How I learned about financial discipline through SIPs
Updated: Jan 23
I have a confession to make. My idea of saving was to keep my money in my savings bank account. The most adventurous I could be was Fixed Deposits. But today, I cannot even explain how foolish I feel when I see how much money I have lost by just letting it sit idle.
Let me explain – I wanted to have ₹ 2,00,000 for personal expenses and gift shopping on my honeymoon. I had more than that in my savings account, just sitting, making me feel good, and felt confident that I could just withdraw it and spend it. But when I did the math, I saw that if I had invested a small amount every month through SIPs, I could have got ₹2,00,000 after saving only ₹1,87,368 over the year or to break it down, by saving approximately ₹ 15,614 per month for 12 months. I lost almost ₹ 12,000 which I could have earned through sensible investing.
What are SIPs
So now you would probably be wanting to know what SIPs are. Well, to put it very simply, SIPs are nothing but a process. SIPs or Systematic Investment Plans are exactly that – they are a systematic way of investing your money, at your convenience and on your terms. You need to just decide how much money you want to invest every month and systematically, this money will get deducted from your account and invested in different kinds of mutual funds. The best thing about SIPs is that the money is invested based on your needs. You could choose either liquid funds (best for short-term goals) or equity funds (where you put in money for a longer duration for better growth).
Intrigued? Well, you should be! SIPs may prove to be the ideal way for you to start taking control of your money. You can find the right SIP for all your goals – long-term or short-term. A Recurring Deposit or Fixed Deposit earns you a certain amount of interest which is also taxable. A mutual fund through SIP, on the other hand, earns you a better rate of interest and post taxes also it is effective. How it happens is simple, the funds that your money is invested in earn through ensuring the rupee cost averaging – you buy more when the market is down and less when the market is up so you end up benefitting from the market volatility. Plus the interest is calculated on the compounded rate – every rupee you invest earns interest and the interest earns interest.
Short-term and long-term goals
Your money is invested in liquid funds which are typically Debt Funds that invest in papers that mature every 91 days. These are ideal investments for short-term goals like a dream holiday or a wardrobe overhaul. You may have separate savings account for your holiday fund, but you will earn more interest in a debt fund. So you can earmark your SIP for that Caribbean cruise with the freedom to withdraw your money whenever you want.
If you want to do some long-term investments, 5 years and beyond, you can choose a SIP into a mutual fund which is an Equity Fund.
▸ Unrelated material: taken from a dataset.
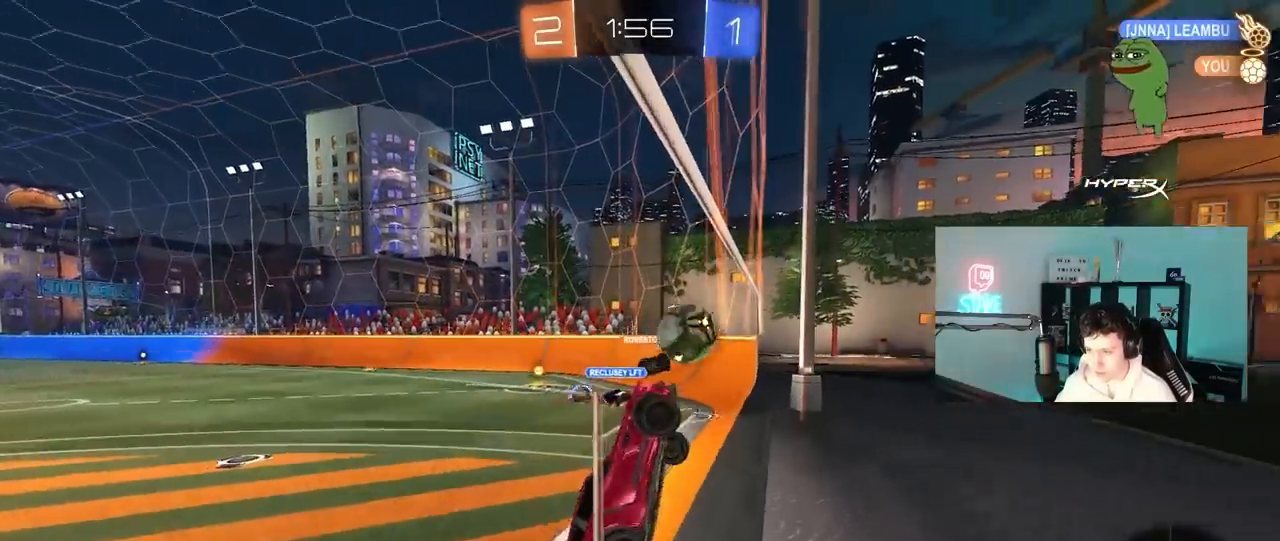
{"keys": ["d", "w"], "mouse": [], "mouse_move": "still", "events": [[300, "d", "up"], [450, "d", "down"]]}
Itching to get started? Hold your horses. First, you need to do a reality check. Define your expenses and decide how much you can save every month. A good way of doing this is to work backwards – decide how much money you need to save for your goals. It could be anything. You may want to create a corpus to fund your own venture, send your kids abroad for higher education, it could be foreign travel, you may want to plan for a pregnancy, buying a car, you might even want to save up for your own wedding. Once you know how much money you need and when you can easily figure out how much you need to save every month. Financial advisors will call this process – calculating your risk appetite and asset allocation capability. (Don’t be intimidated by jargon!) It simply means how much risk you can take and how your money must be distributed across various funds. Now that you know how much you need to save, you need to be able to manage your expenses in the rest of your salary. The financial discipline that investing in SIPs teaches is a side-effect that no amount of schooling can give you.
Picking the right SIP
You can either do your own research by comparing current mutual fund schemes and seeing their market performance and return rates for the past 3 to 5 years. You could also get on board the Basis app and can start after a simple onboarding process that requires you to submit identification and address proof. We help you understand your risk profile and based on this and the amount you want to invest – recommend a combination of SIPs. You can select the payment routine, decide the duration you want to invest for and start investing!
Bonus tip on getting started
Here’s a small tip that helped me a lot – I set my SIP instalment date as the 5th of every month. My salary is credited before the end of the previous month. I am flush with funds to invest in SIPs while simultaneously paying off my monthly within the first week. Synchronising my expenses and investments leaves me stress-free for the rest of the month and often, I end up saving more by the end of the month as I have become a more disciplined spender.